PEI came to Canada Cup to medal
* LHP JP Stevenson (Bedeque), headed to Les McTavish‘s Vauxhall Academy this fall, helped Prince Edward Island start the 24th annual Canada Cup with a two-hit, shutout win over Newfoundland ….
By Todd Devlin
LONDON, Ont. — Jason Monaghan believes if you’re going to set goals, you might as well aim high. So when the head coach of Prince Edward Island’s Youth Selects team met with his staff early in the year to discuss their outlook on the season-ending Canada Cup tournament, the focus was clear.
“We set a goal to walk away with a medal,” Monaghan said quite matter-of-factly following his team’s tournament-opening win on Wednesday afternoon — a 3-0 defeat of Newfoundland & Labrador. “A lot of guys [in the past] have come out here and settled … anywhere from fifth to ninth place type of thing. I didn’t want to come here with that assumption that everyone is better than us.”
And so his team put in the work. Monaghan stepped up the program in his second year at the helm and spent countless hours on the field with his province’s top high school-aged ballplayers this summer.
“I think we’re seeing the results of it,” he said. “The last couple of weeks of our season have been really good, so we seem to be peaking at the right time. Hopefully that will carry on through and the boys will come to play this week.”
That was certainly the case in their first game at the 2012 Canada Cup, as they walked away with a shutout victory in the tournament opener.

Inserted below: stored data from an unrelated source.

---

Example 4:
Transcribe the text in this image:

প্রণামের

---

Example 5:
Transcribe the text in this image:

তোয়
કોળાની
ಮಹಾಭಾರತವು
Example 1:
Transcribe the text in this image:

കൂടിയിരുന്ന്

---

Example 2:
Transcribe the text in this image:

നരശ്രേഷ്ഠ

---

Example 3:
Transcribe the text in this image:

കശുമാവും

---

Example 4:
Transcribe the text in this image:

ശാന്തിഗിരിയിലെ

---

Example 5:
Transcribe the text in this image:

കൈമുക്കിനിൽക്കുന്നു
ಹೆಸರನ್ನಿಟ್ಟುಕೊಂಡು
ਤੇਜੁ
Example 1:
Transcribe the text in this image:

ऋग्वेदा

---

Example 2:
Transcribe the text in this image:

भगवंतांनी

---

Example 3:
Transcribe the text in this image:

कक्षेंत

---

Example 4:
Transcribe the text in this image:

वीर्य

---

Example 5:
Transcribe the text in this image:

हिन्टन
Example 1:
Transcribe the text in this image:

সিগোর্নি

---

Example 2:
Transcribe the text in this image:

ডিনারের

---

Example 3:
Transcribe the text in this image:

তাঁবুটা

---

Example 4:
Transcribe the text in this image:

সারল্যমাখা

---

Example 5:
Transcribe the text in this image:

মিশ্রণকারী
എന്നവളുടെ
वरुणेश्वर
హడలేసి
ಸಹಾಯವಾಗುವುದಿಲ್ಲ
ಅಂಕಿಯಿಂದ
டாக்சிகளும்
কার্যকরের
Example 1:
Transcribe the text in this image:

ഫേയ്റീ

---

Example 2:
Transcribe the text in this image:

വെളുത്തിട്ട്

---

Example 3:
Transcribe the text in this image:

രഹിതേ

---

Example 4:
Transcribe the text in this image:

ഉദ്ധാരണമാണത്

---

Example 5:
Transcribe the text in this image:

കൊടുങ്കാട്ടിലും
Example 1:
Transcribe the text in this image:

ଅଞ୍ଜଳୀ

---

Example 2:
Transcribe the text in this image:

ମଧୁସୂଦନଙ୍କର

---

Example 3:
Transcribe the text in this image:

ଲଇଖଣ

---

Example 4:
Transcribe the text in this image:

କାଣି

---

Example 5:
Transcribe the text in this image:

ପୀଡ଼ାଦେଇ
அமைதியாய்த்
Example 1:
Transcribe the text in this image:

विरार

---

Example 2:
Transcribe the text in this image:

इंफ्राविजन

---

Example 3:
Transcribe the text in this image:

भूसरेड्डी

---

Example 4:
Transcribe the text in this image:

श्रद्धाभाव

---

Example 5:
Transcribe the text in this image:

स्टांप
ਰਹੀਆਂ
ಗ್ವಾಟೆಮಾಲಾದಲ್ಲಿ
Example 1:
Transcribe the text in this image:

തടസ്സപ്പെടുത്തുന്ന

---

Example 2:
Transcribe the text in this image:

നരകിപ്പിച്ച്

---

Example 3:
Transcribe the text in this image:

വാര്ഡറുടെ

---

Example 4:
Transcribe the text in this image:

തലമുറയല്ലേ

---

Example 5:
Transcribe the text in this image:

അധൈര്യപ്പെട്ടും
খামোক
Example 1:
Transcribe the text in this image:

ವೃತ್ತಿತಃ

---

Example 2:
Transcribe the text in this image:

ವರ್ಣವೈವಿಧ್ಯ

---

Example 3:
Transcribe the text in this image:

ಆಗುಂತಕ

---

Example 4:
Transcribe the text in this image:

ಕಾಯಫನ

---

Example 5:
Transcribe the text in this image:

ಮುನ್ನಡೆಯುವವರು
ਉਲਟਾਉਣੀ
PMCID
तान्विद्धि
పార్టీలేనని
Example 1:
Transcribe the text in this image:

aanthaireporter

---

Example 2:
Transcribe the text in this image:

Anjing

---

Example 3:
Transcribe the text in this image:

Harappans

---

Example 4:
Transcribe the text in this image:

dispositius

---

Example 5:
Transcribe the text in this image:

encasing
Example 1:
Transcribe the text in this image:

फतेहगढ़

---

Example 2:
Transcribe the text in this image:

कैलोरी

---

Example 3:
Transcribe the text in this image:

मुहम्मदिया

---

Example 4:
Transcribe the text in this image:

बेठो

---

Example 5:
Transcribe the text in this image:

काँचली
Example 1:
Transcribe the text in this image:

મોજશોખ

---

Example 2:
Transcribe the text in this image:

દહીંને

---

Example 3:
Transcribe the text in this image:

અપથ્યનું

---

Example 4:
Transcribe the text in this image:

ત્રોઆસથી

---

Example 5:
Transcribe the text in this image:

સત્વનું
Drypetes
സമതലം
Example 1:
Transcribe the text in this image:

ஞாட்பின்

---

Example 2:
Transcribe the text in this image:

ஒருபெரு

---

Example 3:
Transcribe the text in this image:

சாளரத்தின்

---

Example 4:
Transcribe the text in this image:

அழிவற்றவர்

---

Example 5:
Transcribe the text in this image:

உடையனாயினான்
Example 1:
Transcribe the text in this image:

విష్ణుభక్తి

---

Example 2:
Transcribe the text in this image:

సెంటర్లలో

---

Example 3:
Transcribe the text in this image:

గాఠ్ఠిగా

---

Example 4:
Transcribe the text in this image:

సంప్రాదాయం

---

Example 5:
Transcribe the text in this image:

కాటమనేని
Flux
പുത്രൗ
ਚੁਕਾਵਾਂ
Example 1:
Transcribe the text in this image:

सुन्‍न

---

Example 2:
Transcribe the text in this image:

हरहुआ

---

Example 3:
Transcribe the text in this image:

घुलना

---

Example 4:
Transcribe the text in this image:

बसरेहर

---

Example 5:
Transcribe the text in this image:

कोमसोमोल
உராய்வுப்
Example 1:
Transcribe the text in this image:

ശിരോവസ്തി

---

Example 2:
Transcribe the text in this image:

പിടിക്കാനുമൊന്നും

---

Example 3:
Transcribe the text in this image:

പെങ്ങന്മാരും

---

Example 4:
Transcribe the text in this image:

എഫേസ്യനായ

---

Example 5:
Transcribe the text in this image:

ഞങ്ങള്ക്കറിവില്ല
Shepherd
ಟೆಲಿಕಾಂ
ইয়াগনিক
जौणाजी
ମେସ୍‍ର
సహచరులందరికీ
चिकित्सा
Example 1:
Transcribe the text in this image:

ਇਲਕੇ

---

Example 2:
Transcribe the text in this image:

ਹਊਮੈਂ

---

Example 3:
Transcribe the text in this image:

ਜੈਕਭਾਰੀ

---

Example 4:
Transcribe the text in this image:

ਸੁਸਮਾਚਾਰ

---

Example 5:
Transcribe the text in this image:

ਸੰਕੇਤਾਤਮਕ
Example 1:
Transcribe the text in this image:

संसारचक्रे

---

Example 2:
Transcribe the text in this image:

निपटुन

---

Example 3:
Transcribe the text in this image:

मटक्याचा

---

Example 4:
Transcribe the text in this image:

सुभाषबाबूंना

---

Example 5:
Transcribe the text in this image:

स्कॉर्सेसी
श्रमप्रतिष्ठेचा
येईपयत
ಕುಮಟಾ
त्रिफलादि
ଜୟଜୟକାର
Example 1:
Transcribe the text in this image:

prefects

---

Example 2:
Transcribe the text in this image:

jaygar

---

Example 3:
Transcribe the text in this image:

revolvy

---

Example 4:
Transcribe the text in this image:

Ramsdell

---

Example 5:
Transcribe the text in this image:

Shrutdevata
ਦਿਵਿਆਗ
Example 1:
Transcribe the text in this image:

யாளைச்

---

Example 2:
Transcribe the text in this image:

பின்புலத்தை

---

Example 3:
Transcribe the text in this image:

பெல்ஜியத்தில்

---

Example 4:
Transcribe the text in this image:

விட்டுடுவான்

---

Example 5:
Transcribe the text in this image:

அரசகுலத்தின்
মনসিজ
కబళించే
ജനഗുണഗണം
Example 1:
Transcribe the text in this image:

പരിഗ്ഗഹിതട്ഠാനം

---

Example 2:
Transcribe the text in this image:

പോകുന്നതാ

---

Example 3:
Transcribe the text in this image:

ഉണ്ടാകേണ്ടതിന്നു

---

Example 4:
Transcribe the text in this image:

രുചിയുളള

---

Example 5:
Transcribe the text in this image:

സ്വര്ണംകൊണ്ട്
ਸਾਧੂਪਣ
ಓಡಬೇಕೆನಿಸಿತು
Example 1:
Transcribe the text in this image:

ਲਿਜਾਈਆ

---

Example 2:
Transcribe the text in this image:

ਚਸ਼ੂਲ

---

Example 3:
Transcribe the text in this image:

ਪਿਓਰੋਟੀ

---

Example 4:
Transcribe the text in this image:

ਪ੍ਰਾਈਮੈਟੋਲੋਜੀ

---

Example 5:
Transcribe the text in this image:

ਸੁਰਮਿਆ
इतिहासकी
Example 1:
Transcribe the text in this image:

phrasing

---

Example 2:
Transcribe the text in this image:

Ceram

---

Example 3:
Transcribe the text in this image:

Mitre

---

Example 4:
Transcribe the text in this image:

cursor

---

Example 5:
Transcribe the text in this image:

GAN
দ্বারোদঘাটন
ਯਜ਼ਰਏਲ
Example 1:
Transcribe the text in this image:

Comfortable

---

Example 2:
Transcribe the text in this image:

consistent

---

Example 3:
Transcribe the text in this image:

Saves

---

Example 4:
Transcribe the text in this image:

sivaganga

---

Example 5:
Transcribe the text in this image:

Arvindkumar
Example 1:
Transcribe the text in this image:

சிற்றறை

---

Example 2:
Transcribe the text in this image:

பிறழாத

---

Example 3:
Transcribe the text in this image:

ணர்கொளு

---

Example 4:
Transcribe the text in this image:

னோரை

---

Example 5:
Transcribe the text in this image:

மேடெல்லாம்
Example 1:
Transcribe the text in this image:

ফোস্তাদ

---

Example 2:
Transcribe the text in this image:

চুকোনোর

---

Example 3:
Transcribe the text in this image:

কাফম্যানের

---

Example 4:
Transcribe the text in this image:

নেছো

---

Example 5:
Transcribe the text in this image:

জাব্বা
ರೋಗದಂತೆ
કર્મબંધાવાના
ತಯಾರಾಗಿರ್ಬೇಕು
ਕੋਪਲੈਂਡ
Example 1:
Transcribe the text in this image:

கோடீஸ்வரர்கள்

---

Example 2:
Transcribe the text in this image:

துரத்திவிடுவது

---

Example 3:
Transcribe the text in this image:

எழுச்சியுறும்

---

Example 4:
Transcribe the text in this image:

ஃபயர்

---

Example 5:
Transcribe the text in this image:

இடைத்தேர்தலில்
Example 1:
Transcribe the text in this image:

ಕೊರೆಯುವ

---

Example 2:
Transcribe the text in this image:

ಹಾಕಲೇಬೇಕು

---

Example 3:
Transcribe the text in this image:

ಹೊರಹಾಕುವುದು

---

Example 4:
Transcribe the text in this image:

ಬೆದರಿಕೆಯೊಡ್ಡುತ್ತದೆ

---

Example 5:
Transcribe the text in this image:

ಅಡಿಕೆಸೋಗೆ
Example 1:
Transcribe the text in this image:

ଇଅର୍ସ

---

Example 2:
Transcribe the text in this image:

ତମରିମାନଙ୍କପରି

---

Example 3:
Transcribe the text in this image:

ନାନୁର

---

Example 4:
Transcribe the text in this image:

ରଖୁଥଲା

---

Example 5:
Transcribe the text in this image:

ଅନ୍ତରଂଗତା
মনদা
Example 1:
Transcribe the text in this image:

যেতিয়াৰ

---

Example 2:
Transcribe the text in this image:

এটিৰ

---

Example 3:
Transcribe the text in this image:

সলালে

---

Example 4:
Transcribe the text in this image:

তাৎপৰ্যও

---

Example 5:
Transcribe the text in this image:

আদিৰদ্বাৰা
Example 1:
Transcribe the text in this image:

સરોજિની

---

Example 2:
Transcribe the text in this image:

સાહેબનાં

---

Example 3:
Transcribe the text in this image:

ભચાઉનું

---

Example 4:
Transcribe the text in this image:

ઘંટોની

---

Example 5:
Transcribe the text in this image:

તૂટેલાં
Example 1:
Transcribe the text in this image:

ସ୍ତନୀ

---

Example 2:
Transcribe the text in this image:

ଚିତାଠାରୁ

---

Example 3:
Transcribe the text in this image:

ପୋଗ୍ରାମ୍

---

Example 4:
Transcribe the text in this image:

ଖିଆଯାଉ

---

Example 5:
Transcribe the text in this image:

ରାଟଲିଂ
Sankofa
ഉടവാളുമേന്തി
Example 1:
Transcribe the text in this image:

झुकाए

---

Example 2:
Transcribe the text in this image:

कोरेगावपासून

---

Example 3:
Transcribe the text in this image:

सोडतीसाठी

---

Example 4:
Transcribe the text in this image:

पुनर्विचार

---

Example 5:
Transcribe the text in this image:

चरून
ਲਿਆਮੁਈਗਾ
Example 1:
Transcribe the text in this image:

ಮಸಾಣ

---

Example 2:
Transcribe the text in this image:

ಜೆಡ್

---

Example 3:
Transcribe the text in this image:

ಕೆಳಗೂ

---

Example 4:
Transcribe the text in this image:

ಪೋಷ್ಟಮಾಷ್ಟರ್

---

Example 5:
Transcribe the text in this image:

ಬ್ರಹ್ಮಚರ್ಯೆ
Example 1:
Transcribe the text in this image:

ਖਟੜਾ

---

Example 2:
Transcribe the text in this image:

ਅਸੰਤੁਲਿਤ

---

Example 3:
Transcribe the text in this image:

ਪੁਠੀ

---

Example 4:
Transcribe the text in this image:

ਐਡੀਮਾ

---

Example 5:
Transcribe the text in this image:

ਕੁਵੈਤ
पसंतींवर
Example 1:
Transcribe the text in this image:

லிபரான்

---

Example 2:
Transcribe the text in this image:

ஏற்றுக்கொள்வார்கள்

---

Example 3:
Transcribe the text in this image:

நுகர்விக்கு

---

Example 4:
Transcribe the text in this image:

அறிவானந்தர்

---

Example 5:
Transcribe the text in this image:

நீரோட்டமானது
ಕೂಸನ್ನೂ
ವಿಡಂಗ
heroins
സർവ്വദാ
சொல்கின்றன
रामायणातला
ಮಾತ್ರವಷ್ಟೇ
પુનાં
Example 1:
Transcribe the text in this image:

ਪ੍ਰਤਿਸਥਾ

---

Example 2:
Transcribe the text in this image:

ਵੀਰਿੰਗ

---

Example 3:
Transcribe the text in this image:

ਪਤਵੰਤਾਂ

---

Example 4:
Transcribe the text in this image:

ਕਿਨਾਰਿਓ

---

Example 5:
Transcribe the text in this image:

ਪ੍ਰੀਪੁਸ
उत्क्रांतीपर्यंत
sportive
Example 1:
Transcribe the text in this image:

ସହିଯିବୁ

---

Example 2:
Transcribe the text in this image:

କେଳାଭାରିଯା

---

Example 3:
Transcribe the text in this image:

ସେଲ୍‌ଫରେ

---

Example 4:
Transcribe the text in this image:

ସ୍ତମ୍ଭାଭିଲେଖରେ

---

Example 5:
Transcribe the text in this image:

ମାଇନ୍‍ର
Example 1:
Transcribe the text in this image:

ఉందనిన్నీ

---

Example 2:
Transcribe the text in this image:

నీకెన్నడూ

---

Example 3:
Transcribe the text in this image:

PEI ace JP Stevenson (Bedeque) earned the win, tossing seven scoreless innings and allowing two hits and a walk while striking out six.
The left-handed Stevenson, who is 15 years old, says he’s fully on board with Monaghan’s Canada Cup goals.
“We’ve have a good team this year,” he said. “We’re really aggressive on the base paths, and we play a lot of small ball to move guys around.”
To be frank, that’s something the PEI team will have to do with great success in order to come away with a medal. Based on population alone, Canada’s smallest province always comes into national tournaments as an underdog against the likes of Ontario, British Columbia and Alberta, the notorious baseball powerhouses in the country. Alberta and BC also house elite baseball schools, while Ontario has a number of elite travelling summer teams that make a real difference in the talent level of high school-aged players.
But Monaghan is a believer. He sees plenty of positives within the community in PEI which is why he founded the Eastern Baseball Academy three years ago when he returned from his own collegiate career south of the border. And from what he’s seen, he believes the sport is growing in the province.
“I think it is, especially for this age group,” he said. “I find a lot more kids are interested in seeing what opportunities are out there, which is good to see. And this team [Youth Selects] is something that 12 and 13-year-olds can look forward to when they get a bit older.”
The PEI talent has been on display in London this week. Besides Stevenson’s gem, the team got a nice performance from another 15-year-old — Spencer Horne (Cornwall) — who limited Manitoba to one run in an 8-1 victory on Thursday. The right-hander issued seven walks, but he held the Manitobans to three hits while striking out seven.
In between those contests, right-hander Taylor Larkin (St. Peters) also delivered a strong outing — two runs on four hits with six strikeouts over six innings — despite coming away with a loss in a 4-0 game against New Brunswick. This fall, Larkin will head to Niagara Community College.
And the offense has picked things up. Despite hitting just .212 on the tournament thus far, the team scored 12 runs in their last two contests. Dylan McKenna (Cornwall) and Willem Slauenwhite (Cornwall) have led the way, each going 5-for 12 (.417).
Still, getting to the playoff round won’t be an easy task for the PEI squad. With an 8-4 loss to Saskatchewan on Friday night, Canada’s smallest province now holds a record of 2-2 and sits in a tie with Saskatchewan and trails both Manitoba and Nova Scotia by a half-game in Pool B.
But the important thing is, they’re still in the mix. And whether they have to play an extra game to advance to the winner’s crossover, Monaghan says he’s confident in his team and he believes they’re hungry to do whatever it takes.
“We have a lot of guys that are well-developed … a lot of second-year guys,” he said, adding with a chuckle, “and a lot of guys, frankly, that are sick and tired of losing and want to win.”